Güncel Şube Haberleri

21 Mayıs, 2016

Çorum Şubemiz tarafından düzenlenen 19 Mayıs Atatürk’ü Anma ve Gençlik ve Spor Bayramı Etkinlikleri

Çorum  şubemiz tarafından düzenlenen 19 Mayıs Atatürk’ü Anma ve Gençlik ve Spor Bayramı etkinlikleri kapsamında; Öğleden sonra saat 14.00’de Atatürk anıtına çelenk sunma töreni düzenlendi. Eğitim-iş, ADD, Genel Sağlık-iş ve CHP İl Başkanlığı çelenklerini sundu.

Akşam saat 17.00’de CHP İl Başkanı Hasan Suvacı, CHP Merkez İlçe Başkanı Ali Rıza Suludere, Eğitim-İş Çorum Şube Başkanı İlhan Yaşar, Eğitim-iş MYK üyesi Dilek Yurdugül, CHP yönetim kurulu üyeleri ve çok sayıda vatandaşın katıldığı kutlama programı, Atatürk ve silah arkadaşları için saygı duruşunda bulunulması ve İstiklal Marşı’nın okunmasıyla başladı.

Programın açılış konuşmasını yapan Eğitim-İş Çorum Şube Başkanı İlhan Yaşar konuşmasında;


Bugün, büyük önderimiz Mustafa Kemal Atatürk'ün, Samsun'a çıkarak, bağımsızlık ve özgürlük meşalesini yakmasının 97. yılını kutluyoruz.
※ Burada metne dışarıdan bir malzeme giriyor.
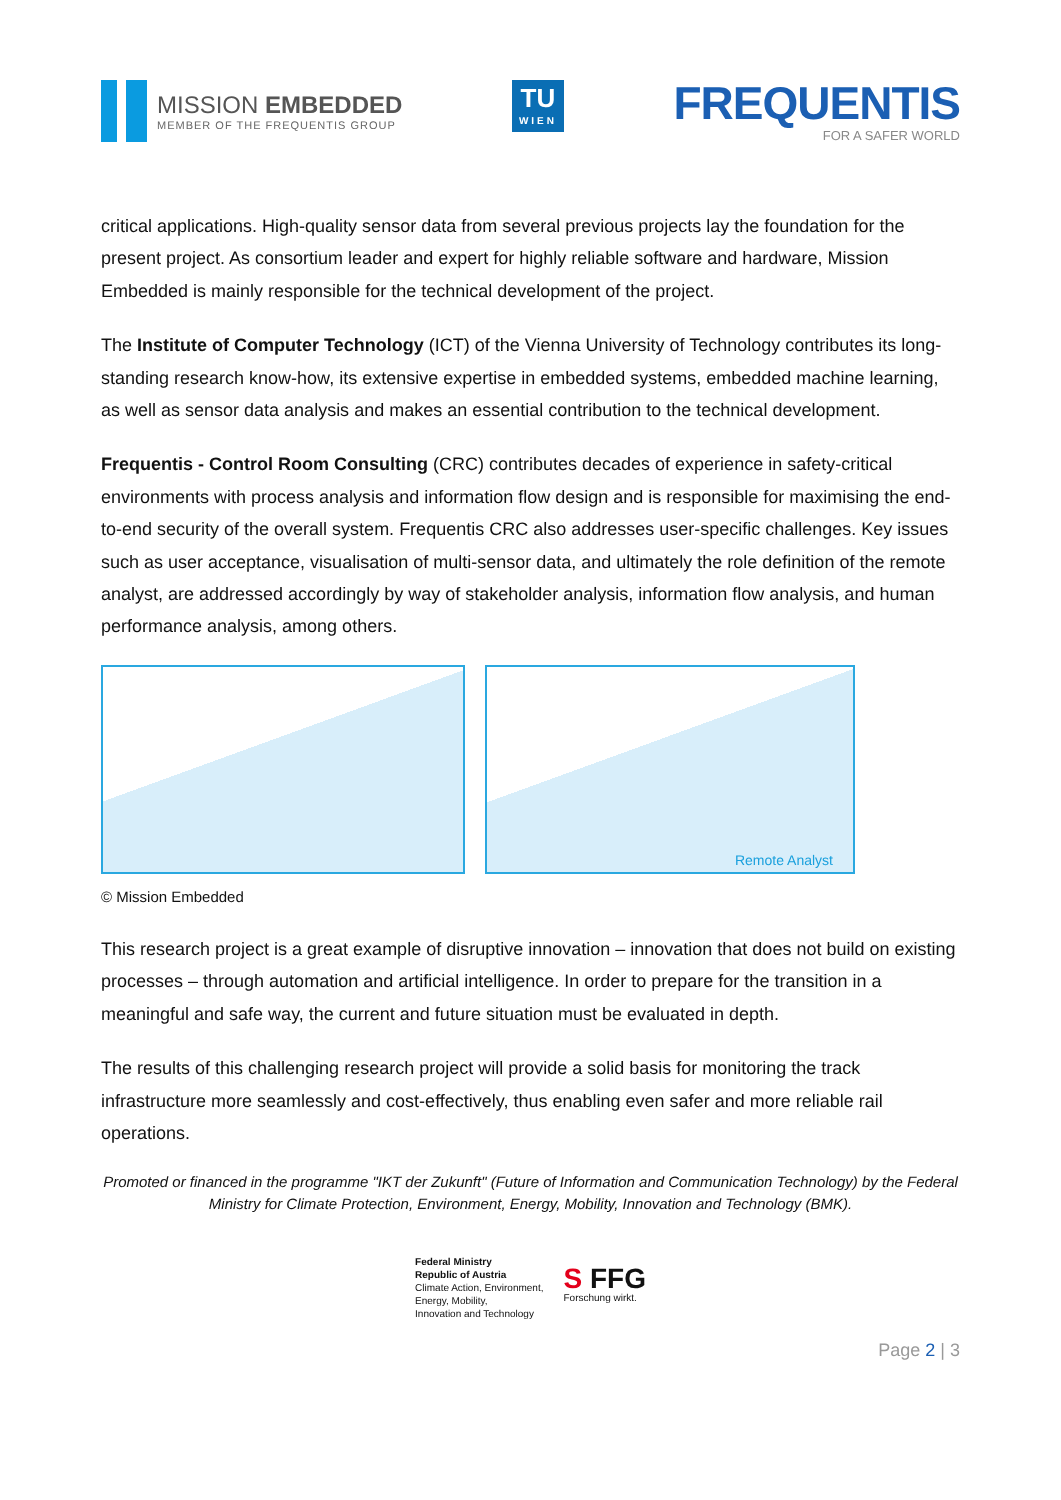MISSION EMBEDDED
MEMBER OF THE FREQUENTIS GROUP
TU
WIEN
FREQUENTIS
FOR A SAFER WORLD
critical applications. High-quality sensor data from several previous projects lay the foundation for the present project. As consortium leader and expert for highly reliable software and hardware, Mission Embedded is mainly responsible for the technical development of the project.
The Institute of Computer Technology (ICT) of the Vienna University of Technology contributes its long-standing research know-how, its extensive expertise in embedded systems, embedded machine learning, as well as sensor data analysis and makes an essential contribution to the technical development.
Frequentis - Control Room Consulting (CRC) contributes decades of experience in safety-critical environments with process analysis and information flow design and is responsible for maximising the end-to-end security of the overall system. Frequentis CRC also addresses user-specific challenges. Key issues such as user acceptance, visualisation of multi-sensor data, and ultimately the role definition of the remote analyst, are addressed accordingly by way of stakeholder analysis, information flow analysis, and human performance analysis, among others.
Remote Analyst
© Mission Embedded
This research project is a great example of disruptive innovation – innovation that does not build on existing processes – through automation and artificial intelligence. In order to prepare for the transition in a meaningful and safe way, the current and future situation must be evaluated in depth.
The results of this challenging research project will provide a solid basis for monitoring the track infrastructure more seamlessly and cost-effectively, thus enabling even safer and more reliable rail operations.
Promoted or financed in the programme "IKT der Zukunft" (Future of Information and Communication Technology) by the Federal Ministry for Climate Protection, Environment, Energy, Mobility, Innovation and Technology (BMK).
Federal Ministry
Republic of Austria
Climate Action, Environment,
Energy, Mobility,
Innovation and Technology
S FFG
Forschung wirkt.
Page 2 | 3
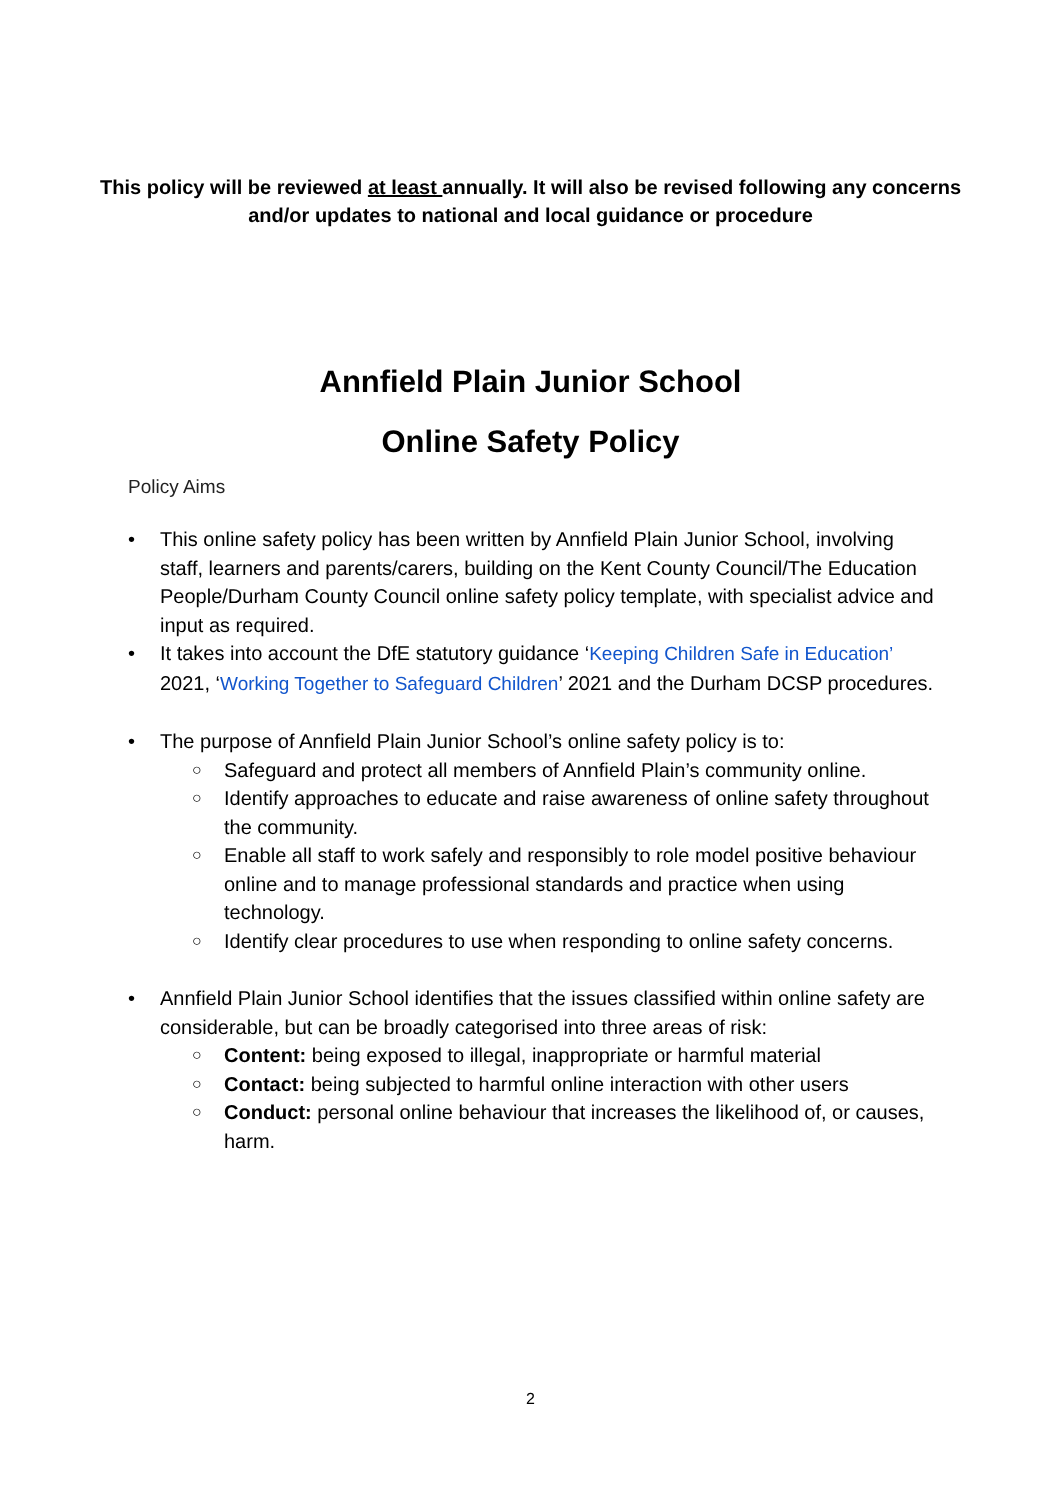This policy will be reviewed at least annually. It will also be revised following any concerns and/or updates to national and local guidance or procedure
Annfield Plain Junior School
Online Safety Policy
Policy Aims
• This online safety policy has been written by Annfield Plain Junior School, involving staff, learners and parents/carers, building on the Kent County Council/The Education People/Durham County Council online safety policy template, with specialist advice and input as required.
• It takes into account the DfE statutory guidance ‘Keeping Children Safe in Education’ 2021, ‘Working Together to Safeguard Children’ 2021 and the Durham DCSP procedures.
• The purpose of Annfield Plain Junior School’s online safety policy is to:
○ Safeguard and protect all members of Annfield Plain’s community online.
○ Identify approaches to educate and raise awareness of online safety throughout the community.
○ Enable all staff to work safely and responsibly to role model positive behaviour online and to manage professional standards and practice when using technology.
○ Identify clear procedures to use when responding to online safety concerns.
• Annfield Plain Junior School identifies that the issues classified within online safety are considerable, but can be broadly categorised into three areas of risk:
○ Content: being exposed to illegal, inappropriate or harmful material
○ Contact: being subjected to harmful online interaction with other users
○ Conduct: personal online behaviour that increases the likelihood of, or causes, harm.
2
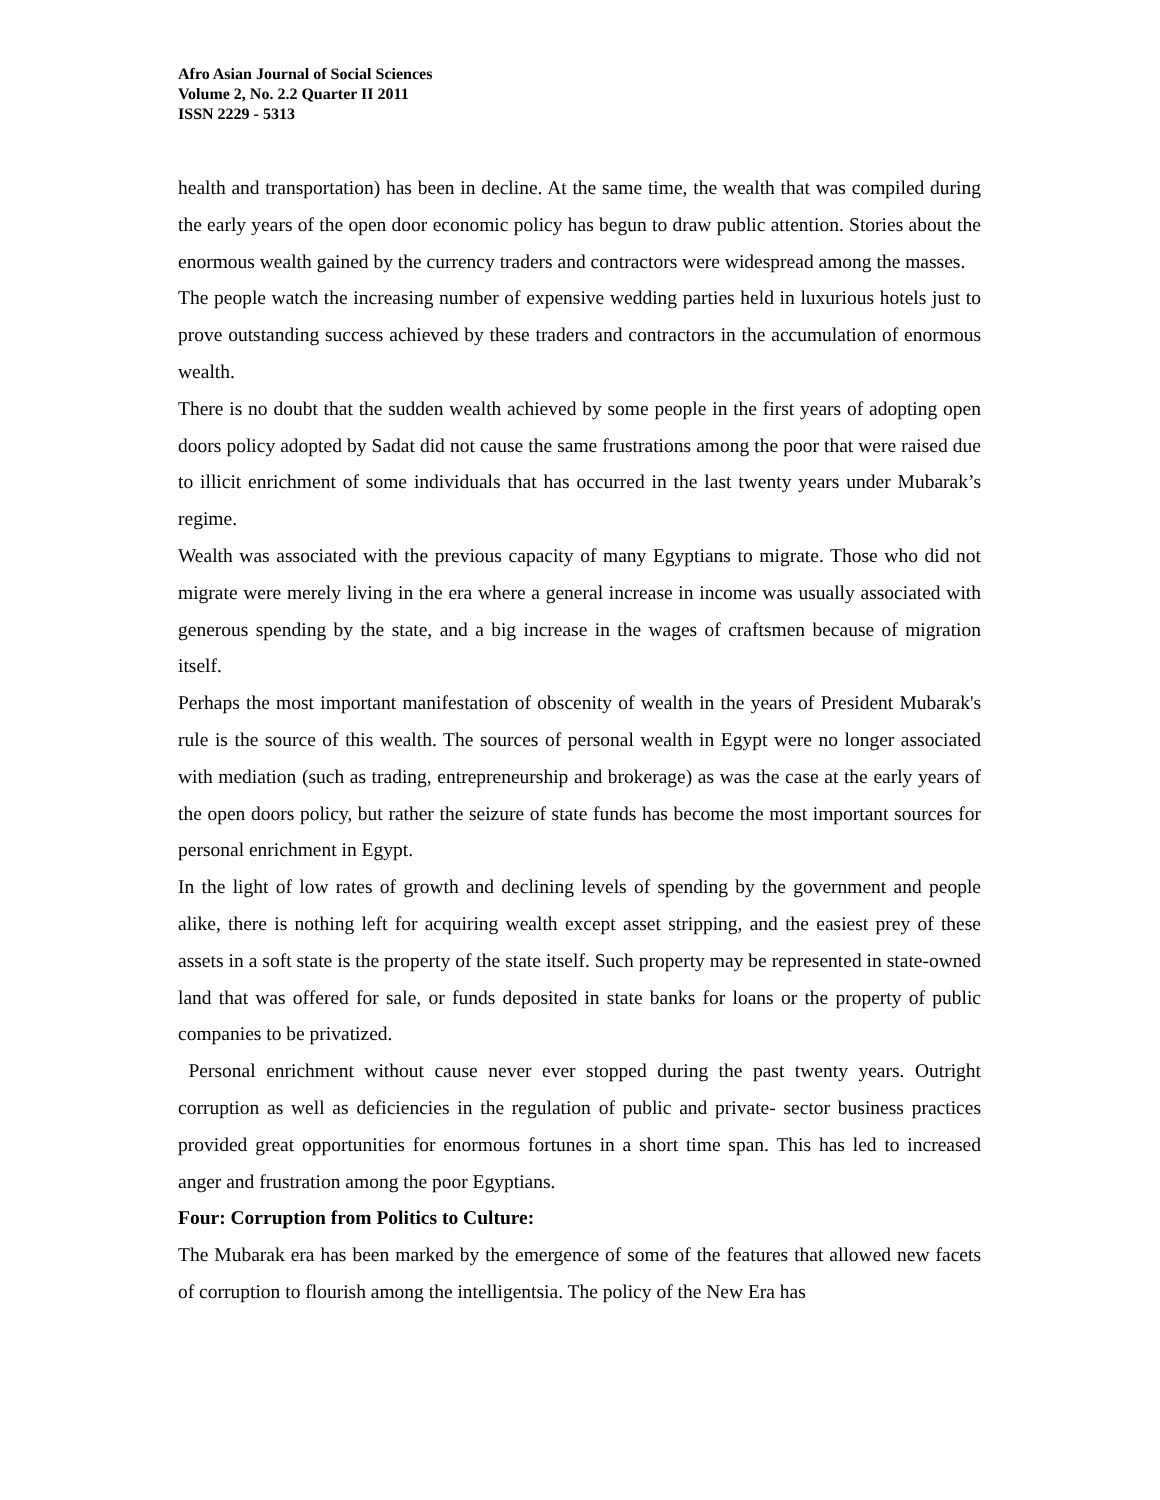Afro Asian Journal of Social Sciences
Volume 2, No. 2.2 Quarter II 2011
ISSN 2229 - 5313
health and transportation) has been in decline. At the same time, the wealth that was compiled during the early years of the open door economic policy has begun to draw public attention. Stories about the enormous wealth gained by the currency traders and contractors were widespread among the masses.
The people watch the increasing number of expensive wedding parties held in luxurious hotels just to prove outstanding success achieved by these traders and contractors in the accumulation of enormous wealth.
There is no doubt that the sudden wealth achieved by some people in the first years of adopting open doors policy adopted by Sadat did not cause the same frustrations among the poor that were raised due to illicit enrichment of some individuals that has occurred in the last twenty years under Mubarak’s regime.
Wealth was associated with the previous capacity of many Egyptians to migrate. Those who did not migrate were merely living in the era where a general increase in income was usually associated with generous spending by the state, and a big increase in the wages of craftsmen because of migration itself.
Perhaps the most important manifestation of obscenity of wealth in the years of President Mubarak's rule is the source of this wealth. The sources of personal wealth in Egypt were no longer associated with mediation (such as trading, entrepreneurship and brokerage) as was the case at the early years of the open doors policy, but rather the seizure of state funds has become the most important sources for personal enrichment in Egypt.
In the light of low rates of growth and declining levels of spending by the government and people alike, there is nothing left for acquiring wealth except asset stripping, and the easiest prey of these assets in a soft state is the property of the state itself. Such property may be represented in state-owned land that was offered for sale, or funds deposited in state banks for loans or the property of public companies to be privatized.
Personal enrichment without cause never ever stopped during the past twenty years. Outright corruption as well as deficiencies in the regulation of public and private- sector business practices provided great opportunities for enormous fortunes in a short time span. This has led to increased anger and frustration among the poor Egyptians.
Four: Corruption from Politics to Culture:
The Mubarak era has been marked by the emergence of some of the features that allowed new facets of corruption to flourish among the intelligentsia. The policy of the New Era has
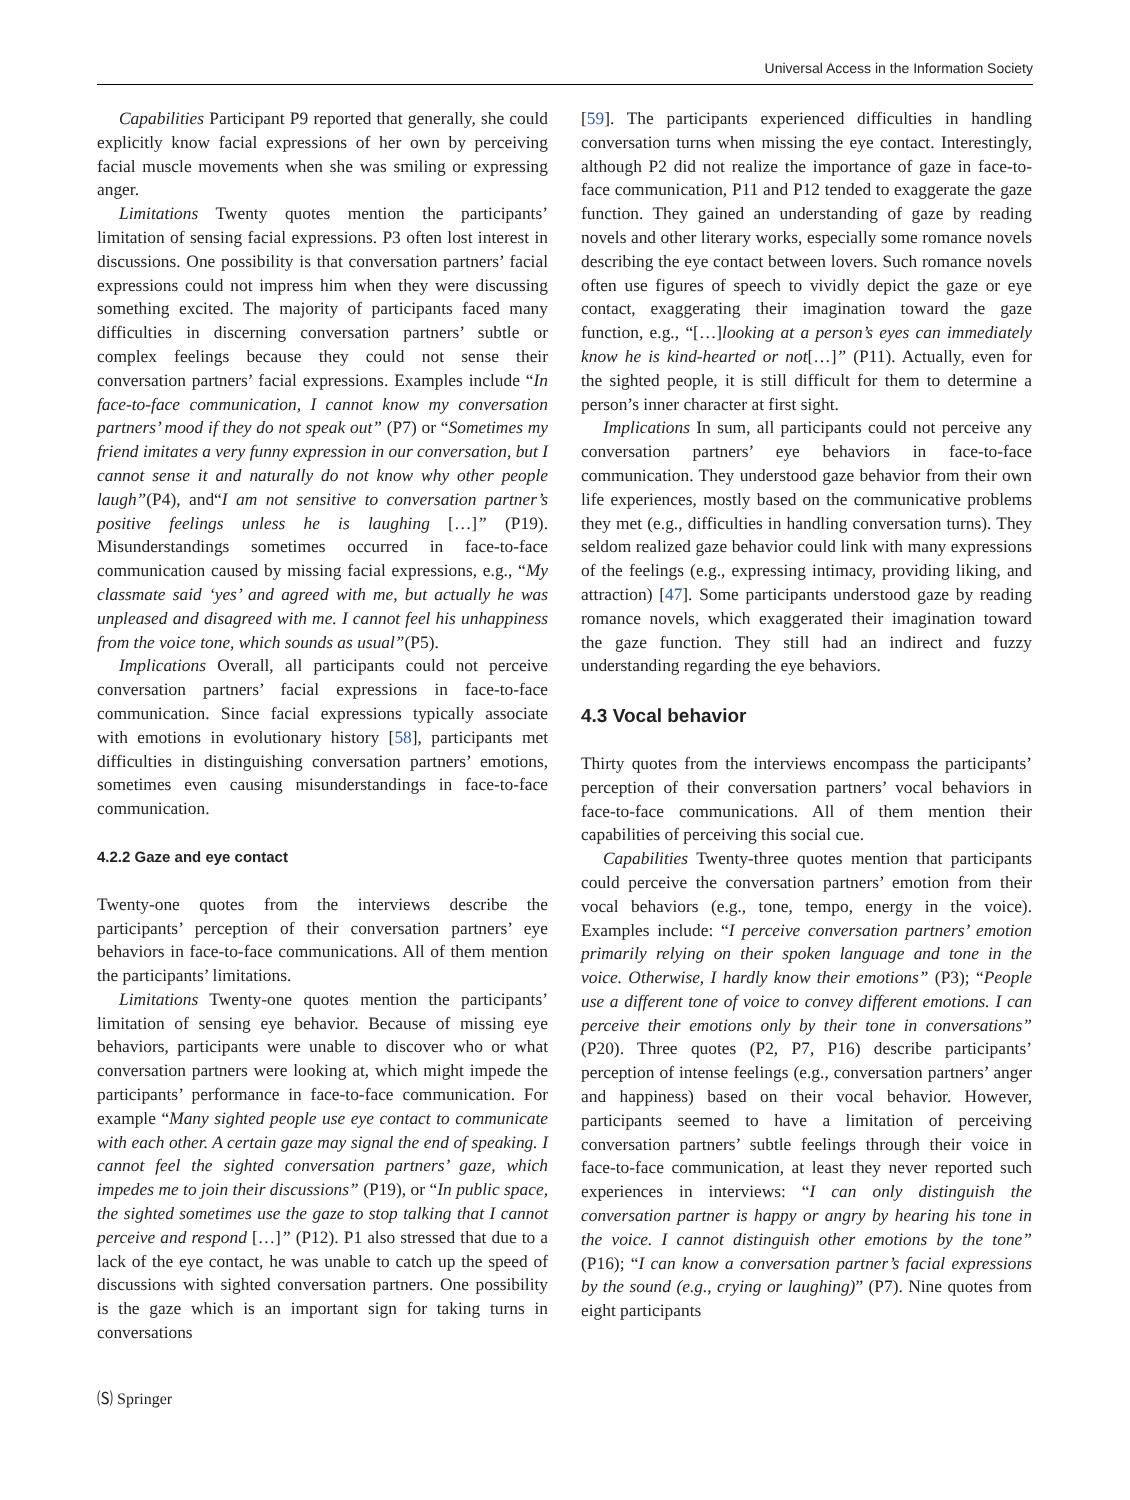Universal Access in the Information Society
Capabilities Participant P9 reported that generally, she could explicitly know facial expressions of her own by perceiving facial muscle movements when she was smiling or expressing anger.
Limitations Twenty quotes mention the participants’ limitation of sensing facial expressions. P3 often lost interest in discussions. One possibility is that conversation partners’ facial expressions could not impress him when they were discussing something excited. The majority of participants faced many difficulties in discerning conversation partners’ subtle or complex feelings because they could not sense their conversation partners’ facial expressions. Examples include “In face-to-face communication, I cannot know my conversation partners’ mood if they do not speak out” (P7) or “Sometimes my friend imitates a very funny expression in our conversation, but I cannot sense it and naturally do not know why other people laugh”(P4), and“I am not sensitive to conversation partner’s positive feelings unless he is laughing […]” (P19). Misunderstandings sometimes occurred in face-to-face communication caused by missing facial expressions, e.g., “My classmate said ‘yes’ and agreed with me, but actually he was unpleased and disagreed with me. I cannot feel his unhappiness from the voice tone, which sounds as usual”(P5).
Implications Overall, all participants could not perceive conversation partners’ facial expressions in face-to-face communication. Since facial expressions typically associate with emotions in evolutionary history [58], participants met difficulties in distinguishing conversation partners’ emotions, sometimes even causing misunderstandings in face-to-face communication.
4.2.2 Gaze and eye contact
Twenty-one quotes from the interviews describe the participants’ perception of their conversation partners’ eye behaviors in face-to-face communications. All of them mention the participants’ limitations.
Limitations Twenty-one quotes mention the participants’ limitation of sensing eye behavior. Because of missing eye behaviors, participants were unable to discover who or what conversation partners were looking at, which might impede the participants’ performance in face-to-face communication. For example “Many sighted people use eye contact to communicate with each other. A certain gaze may signal the end of speaking. I cannot feel the sighted conversation partners’ gaze, which impedes me to join their discussions” (P19), or “In public space, the sighted sometimes use the gaze to stop talking that I cannot perceive and respond […]” (P12). P1 also stressed that due to a lack of the eye contact, he was unable to catch up the speed of discussions with sighted conversation partners. One possibility is the gaze which is an important sign for taking turns in conversations
[59]. The participants experienced difficulties in handling conversation turns when missing the eye contact. Interestingly, although P2 did not realize the importance of gaze in face-to-face communication, P11 and P12 tended to exaggerate the gaze function. They gained an understanding of gaze by reading novels and other literary works, especially some romance novels describing the eye contact between lovers. Such romance novels often use figures of speech to vividly depict the gaze or eye contact, exaggerating their imagination toward the gaze function, e.g., “[…]looking at a person’s eyes can immediately know he is kind-hearted or not[…]” (P11). Actually, even for the sighted people, it is still difficult for them to determine a person’s inner character at first sight.
Implications In sum, all participants could not perceive any conversation partners’ eye behaviors in face-to-face communication. They understood gaze behavior from their own life experiences, mostly based on the communicative problems they met (e.g., difficulties in handling conversation turns). They seldom realized gaze behavior could link with many expressions of the feelings (e.g., expressing intimacy, providing liking, and attraction) [47]. Some participants understood gaze by reading romance novels, which exaggerated their imagination toward the gaze function. They still had an indirect and fuzzy understanding regarding the eye behaviors.
4.3 Vocal behavior
Thirty quotes from the interviews encompass the participants’ perception of their conversation partners’ vocal behaviors in face-to-face communications. All of them mention their capabilities of perceiving this social cue.
Capabilities Twenty-three quotes mention that participants could perceive the conversation partners’ emotion from their vocal behaviors (e.g., tone, tempo, energy in the voice). Examples include: “I perceive conversation partners’ emotion primarily relying on their spoken language and tone in the voice. Otherwise, I hardly know their emotions” (P3); “People use a different tone of voice to convey different emotions. I can perceive their emotions only by their tone in conversations” (P20). Three quotes (P2, P7, P16) describe participants’ perception of intense feelings (e.g., conversation partners’ anger and happiness) based on their vocal behavior. However, participants seemed to have a limitation of perceiving conversation partners’ subtle feelings through their voice in face-to-face communication, at least they never reported such experiences in interviews: “I can only distinguish the conversation partner is happy or angry by hearing his tone in the voice. I cannot distinguish other emotions by the tone” (P16); “I can know a conversation partner’s facial expressions by the sound (e.g., crying or laughing)” (P7). Nine quotes from eight participants
🄢 Springer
19 Mayıs, özgürlük, bağımsızlık ve demokrasi savaşının adıdır. Bir ulusun var olma veya yok ola mücadelesidir. Sarayın, teslimiyetçi, ihanetçi Damat Ferit zihniyetine inat “Ya İstiklal ya ölüm” denildiği tarihtir. Mandacı ve himayeci zihniyete karşı,''Hattı müdafaa yoktur sathı müdafaa vardır, o satıh bütün vatandır'' deyip, Sevr zihniyetine karşı, “Tam bağımsız bir ülke” sesinin yükselttiği tarihtir.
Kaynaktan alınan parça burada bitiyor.